Two Nations 6: Crime

My latest reading of Andrew Hacker’s Two Nations: Black and White, Separate, Hostile, Unequal focused on crime.  Hacker states that “one out of every five black men will spend some part of his life behind bars” (page 195).  That is not a majority of African-American men, but it is still a significant amount. And this 2013 article is about a report that argues that the number could become one in three, if current incarceration trends continue.

Why is this the case, according to Hacker?  For one, there is the factor of poverty.  Granted, most African-Americans are not in poverty, as most African-American men are not in prison.  But about a fourth of African-Americans are in poverty, and that is a significant amount.  When people are poor and have few options, one path that they may choose is crime.

Second, Hacker contends that there are African-American men who are resentful of African-American women, and that this could account for a number of black-on-black rapes.  More than once in this book, Hacker cites statistics that indicate that African-American women on average do better than African-American men economically, professionally, and academically, and Hacker’s proposed reason for this is that white society believes that African-American women are better at gelling with white ways of doing things: they are supposedly more accommodating, they are more likely to sit down and be quiet in the classroom, etc.  Hacker states on page 192 that this “can create social divisions and stir sexual tensions”, and that “Men have always sought to bring down women whose ambitions or achievements threaten male esteem.”

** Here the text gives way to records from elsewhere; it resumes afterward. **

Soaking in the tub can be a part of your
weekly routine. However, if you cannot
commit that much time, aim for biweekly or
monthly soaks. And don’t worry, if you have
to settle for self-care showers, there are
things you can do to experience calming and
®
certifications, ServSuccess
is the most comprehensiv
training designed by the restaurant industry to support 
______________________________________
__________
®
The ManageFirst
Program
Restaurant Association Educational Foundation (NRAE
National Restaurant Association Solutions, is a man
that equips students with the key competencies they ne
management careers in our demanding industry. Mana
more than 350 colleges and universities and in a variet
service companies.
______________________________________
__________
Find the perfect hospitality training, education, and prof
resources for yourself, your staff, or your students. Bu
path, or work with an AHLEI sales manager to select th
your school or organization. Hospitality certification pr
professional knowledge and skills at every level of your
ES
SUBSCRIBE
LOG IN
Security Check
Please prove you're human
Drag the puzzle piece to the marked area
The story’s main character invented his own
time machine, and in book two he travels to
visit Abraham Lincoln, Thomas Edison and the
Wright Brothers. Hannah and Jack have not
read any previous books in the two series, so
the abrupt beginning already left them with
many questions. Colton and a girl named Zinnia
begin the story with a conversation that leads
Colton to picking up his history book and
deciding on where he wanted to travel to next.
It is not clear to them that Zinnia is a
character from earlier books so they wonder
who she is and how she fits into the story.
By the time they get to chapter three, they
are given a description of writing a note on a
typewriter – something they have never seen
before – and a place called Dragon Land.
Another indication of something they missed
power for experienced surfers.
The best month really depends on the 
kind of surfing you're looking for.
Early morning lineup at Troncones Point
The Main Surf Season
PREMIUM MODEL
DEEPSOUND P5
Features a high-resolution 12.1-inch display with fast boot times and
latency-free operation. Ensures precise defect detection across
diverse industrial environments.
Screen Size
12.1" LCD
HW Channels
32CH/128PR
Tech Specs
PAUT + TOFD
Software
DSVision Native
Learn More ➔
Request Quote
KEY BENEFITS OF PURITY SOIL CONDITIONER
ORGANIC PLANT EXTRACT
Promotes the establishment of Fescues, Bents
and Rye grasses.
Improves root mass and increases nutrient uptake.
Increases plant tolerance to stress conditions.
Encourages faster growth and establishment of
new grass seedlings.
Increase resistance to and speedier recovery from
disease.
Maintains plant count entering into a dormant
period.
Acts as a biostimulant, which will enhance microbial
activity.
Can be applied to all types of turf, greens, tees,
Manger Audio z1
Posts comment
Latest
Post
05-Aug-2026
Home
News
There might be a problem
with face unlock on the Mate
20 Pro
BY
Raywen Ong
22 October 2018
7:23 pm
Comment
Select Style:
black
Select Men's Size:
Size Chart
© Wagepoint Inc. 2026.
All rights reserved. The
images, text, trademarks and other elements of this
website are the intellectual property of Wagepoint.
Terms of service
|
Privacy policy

Third, African-American men who commit crimes are likely to commit those crimes with visibility, increasing the likelihood that they will get caught.  Rather than breaking into a house in the suburbs, for example, they would try to rob someone on the street.  And, fourth, much of the criminal justice system is white.  Hacker asks how a white person would feel if he drove into a black neighborhood and accidentally hit an African-American child, and the only people in the courtroom who are white are he and his lawyer.  Wouldn’t the defendant feel as if the system were biased against him, in that case?  Well, that’s how a number of African-Americans feel.

Of course, conservatives can come back with answers to this: that there are many poor people who don’t commit crimes, and many rich people who do, and that the African-American crime and incarceration rate in the 1930′s was much lower than it is today.  Hacker acknowledges all of this, even if he may not believe that it thoroughly undermines his overall argument and observations.